UK defence cuts 'manageable,' armed forces chief insists
IRNA - Islamic Republic News Agency
London, Nov 17, IRNA -- The lose of Britain’s military capability from defence budget cuts will pose risks but will be manageable, according to armed forces chief Gen Sir David Richards.
Facing his first question session from MPs since becoming Chief of the Defence Staff last month, Richards insisted the scrapping of Harrier jump jets and HMS Ark Royal, leaving Britain with no planes to fly from aircraft carriers for a decade, was less risky than losing 'certain other capabilities'.
He accepted that some considered the cuts a big risk but said that it was 'nice to know' that Britain would have a carrier strike capability by 2020.
Richards also told the Defence Select Committee that losing the Nimrod spy planes in last month’s defence review was also 'a risk but not a gamble'.
He argued that insuring against every threat would have left the country broken.

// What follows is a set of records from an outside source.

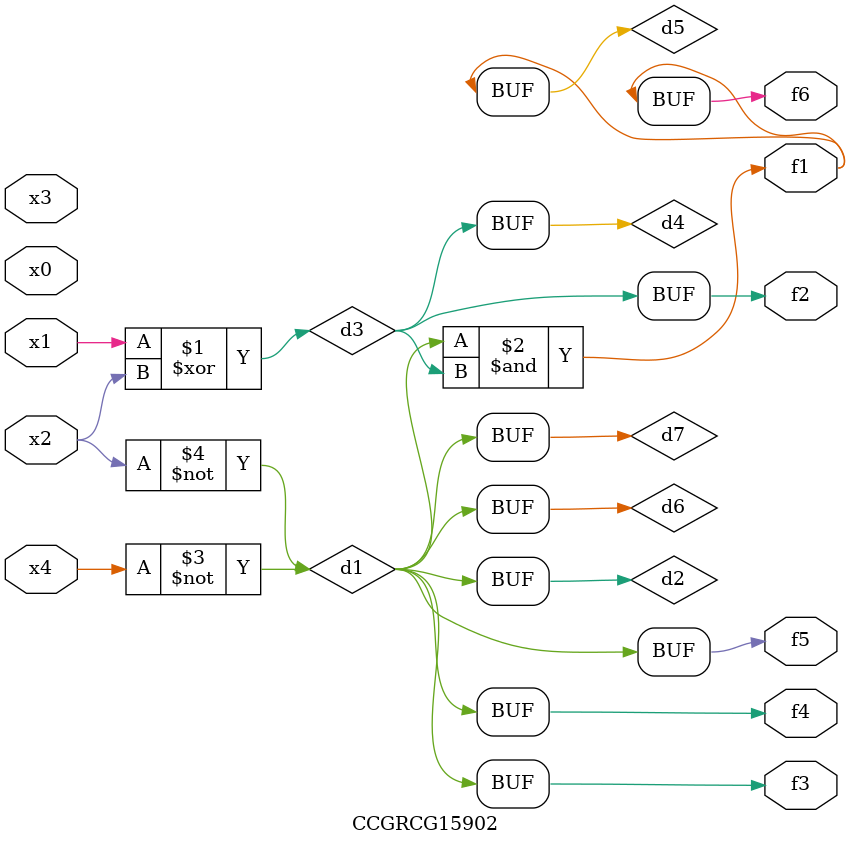
<source format=v>
module CCGRCG15902(
	input x0, x1, x2, x3, x4,
	output f1, f2, f3, f4, f5, f6
);

	wire d1, d2, d3, d4, d5, d6, d7;

	not (d1, x4);
	not (d2, x2);
	xor (d3, x1, x2);
	buf (d4, d3);
	and (d5, d1, d3);
	buf (d6, d1, d2);
	buf (d7, d2);
	assign f1 = d5;
	assign f2 = d4;
	assign f3 = d7;
	assign f4 = d7;
	assign f5 = d7;
	assign f6 = d5;
endmodule

</source>
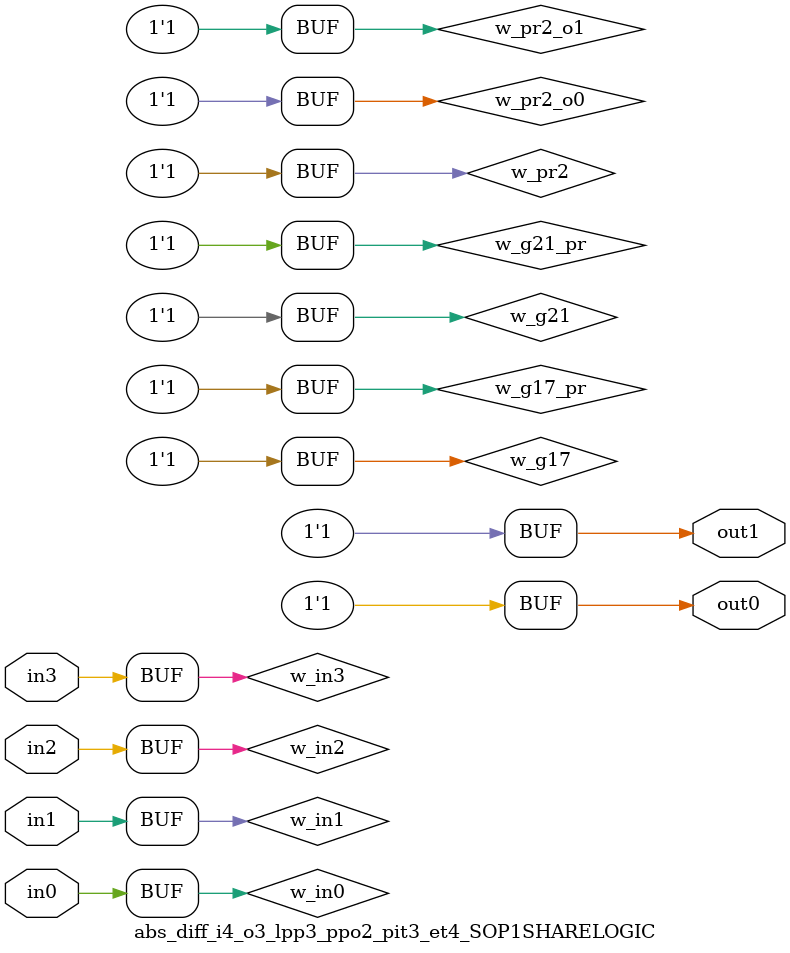
<source format=v>
module abs_diff_i4_o3_lpp3_ppo2_pit3_et4_SOP1SHARELOGIC (in0, in1, in2, in3, out0, out1);
// declaring inputs
input in0,  in1,  in2,  in3;
// declaring outputs
output out0,  out1;
// JSON model input
wire w_in3, w_in2, w_in1, w_in0;
// JSON model output
wire w_g17, w_g21;
//json model
wire w_g17_pr, w_g21_pr, w_pr0_o0, w_pr1_o0, w_pr2_o0, w_pr0_o1, w_pr1_o1, w_pr2_o1, w_pr0, w_pr1, w_pr2;
// JSON model input assign
assign w_in3 = in3;
assign w_in2 = in2;
assign w_in1 = in1;
assign w_in0 = in0;

//json model assigns (approximated Shared/XPAT part)
//assign literals to products
assign w_pr0 = w_in1 & w_in2 & w_in3;
assign w_pr1 = ~w_in2 & w_in3;
assign w_pr2 = 1;
//if a product has literals and if the product is being "activated" for that output
assign w_pr0_o0 = w_pr0 & 1;
assign w_pr1_o0 = w_pr1 & 0;
assign w_pr2_o0 = w_pr2 & 1;
assign w_pr0_o1 = w_pr0 & 0;
assign w_pr1_o1 = w_pr1 & 1;
assign w_pr2_o1 = w_pr2 & 1;
//compose an output with corresponding products (OR)
assign w_g17 = w_pr0_o0 | w_pr1_o0 | w_pr2_o0;
assign w_g21 = w_pr0_o1 | w_pr1_o1 | w_pr2_o1;
//if an output has products and if it is part of the JSON model
assign w_g17_pr = w_g17 & 1;
assign w_g21_pr = w_g21 & 1;
// output assigns
assign out0 = w_g17_pr;
assign out1 = w_g21_pr;
endmodule
</source>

Some of his predecessors, including Lord Craig, have criticised the defence cuts as 'savage savings' and blowing “an enormous hole” in Britain’s maritime capability.
Last week, a group of former British navy chiefs urged the government to reverse its decision to scrap the aircraft carrier Ark Royal and the fleet of Harrier jets, saying they were 'the most dangerous of the defence cuts'.
In a joint letter to the Times, the former admirals warned that the cuts would leave the oil-rich Falkland Islands in the South Atlantic open to a fresh Argentinian attack 'from which British prestige ... might never recover'.